### BLOC DE TEXTE
↓

Cette délibération controversée avait été votée par le conseil municipal de Valence, deux mois après un épisode de violences urbaines sur la commune. Les aides municipales concernées sont notamment le chèque culture, le chèque sport, des soutiens destinés aux étudiants ou des aides facultatives du CCAS comme l'aide alimentaire. Cette «mesure de bon sens» vise à «responsabiliser les familles» de «ceux qui nuisent à leur quartier et à leur voisinage», elle a été conçue comme «un signal d'alerte pour ceux qui troublent l'ordre public», estime alors le maire LR de Valence Nicolas Daragon.  

Une idée que combat la députée Lrem de la Drôme Mireille Clapot, à l'origine - avec le président du parti En Commun ! Philippe Hardouin- de la saisine de la Défenseure des Droits Claire Hédon, dont l’avis rendu récemment va dans le même sens. Ce lundi 14 février 2021, cette dernière a recommandé à la Ville de Valence d'abroger cette mesure. La députée s'en félicite.

↑

### OBJET DE LA TÂCHE
Recopiez mot pour mot, dans le texte sur la délibération de Valence, tout ce qui va de « Cette délibération controversée » jusqu'à « Valence Nicolas Daragon. ». Les items constituent un matériau à part, distinct du texte.

### DONNÉES EXTRAITES
↓

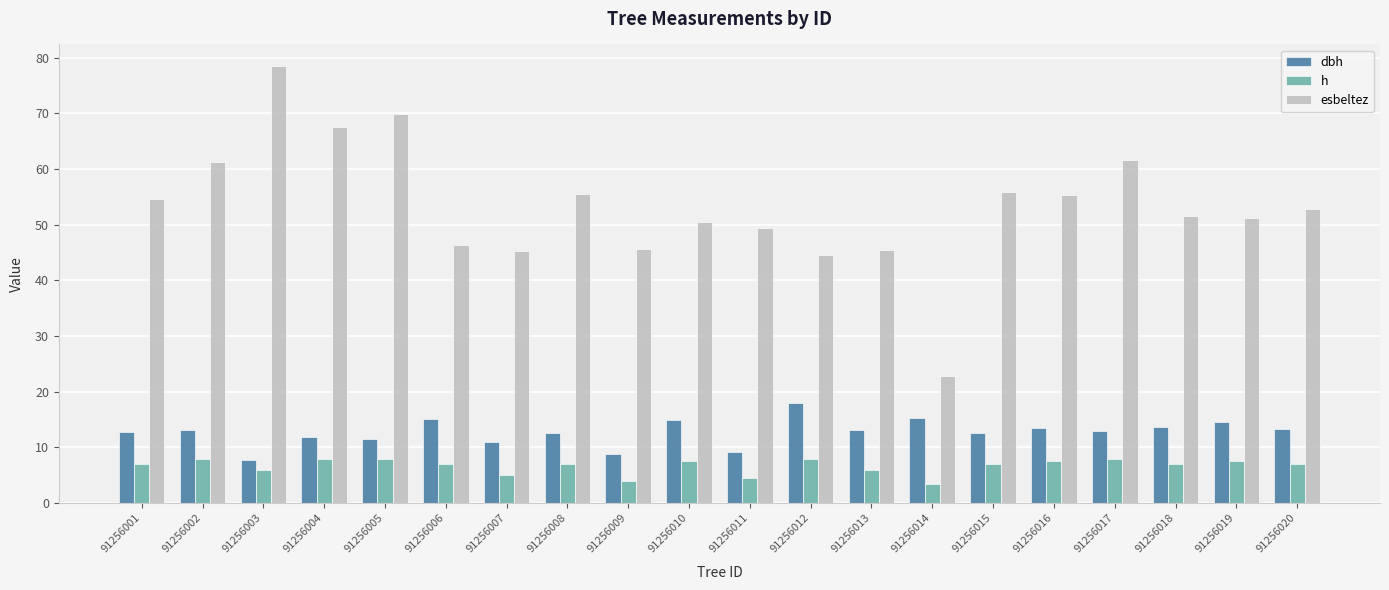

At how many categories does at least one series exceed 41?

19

↑
↓

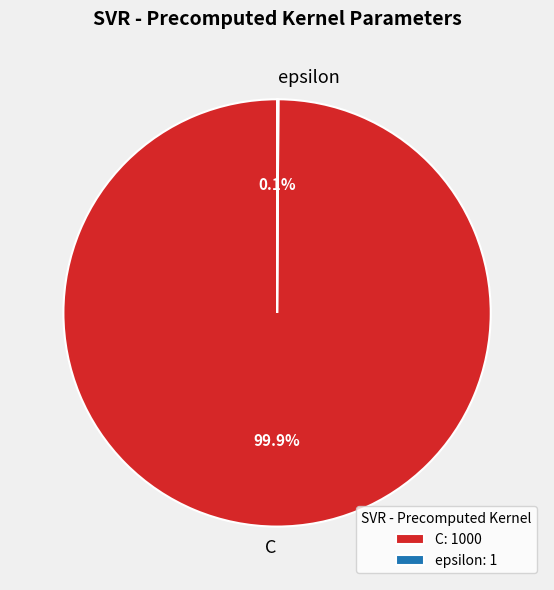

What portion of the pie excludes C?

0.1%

↑

### RÉSULTAT OBTENU
Cette délibération controversée avait été votée par le conseil municipal de Valence, deux mois après un épisode de violences urbaines sur la commune. Les aides municipales concernées sont notamment le chèque culture, le chèque sport, des soutiens destinés aux étudiants ou des aides facultatives du CCAS comme l'aide alimentaire. Cette «mesure de bon sens» vise à «responsabiliser les familles» de «ceux qui nuisent à leur quartier et à leur voisinage», elle a été conçue comme «un signal d'alerte pour ceux qui troublent l'ordre public», estime alors le maire LR de Valence Nicolas Daragon.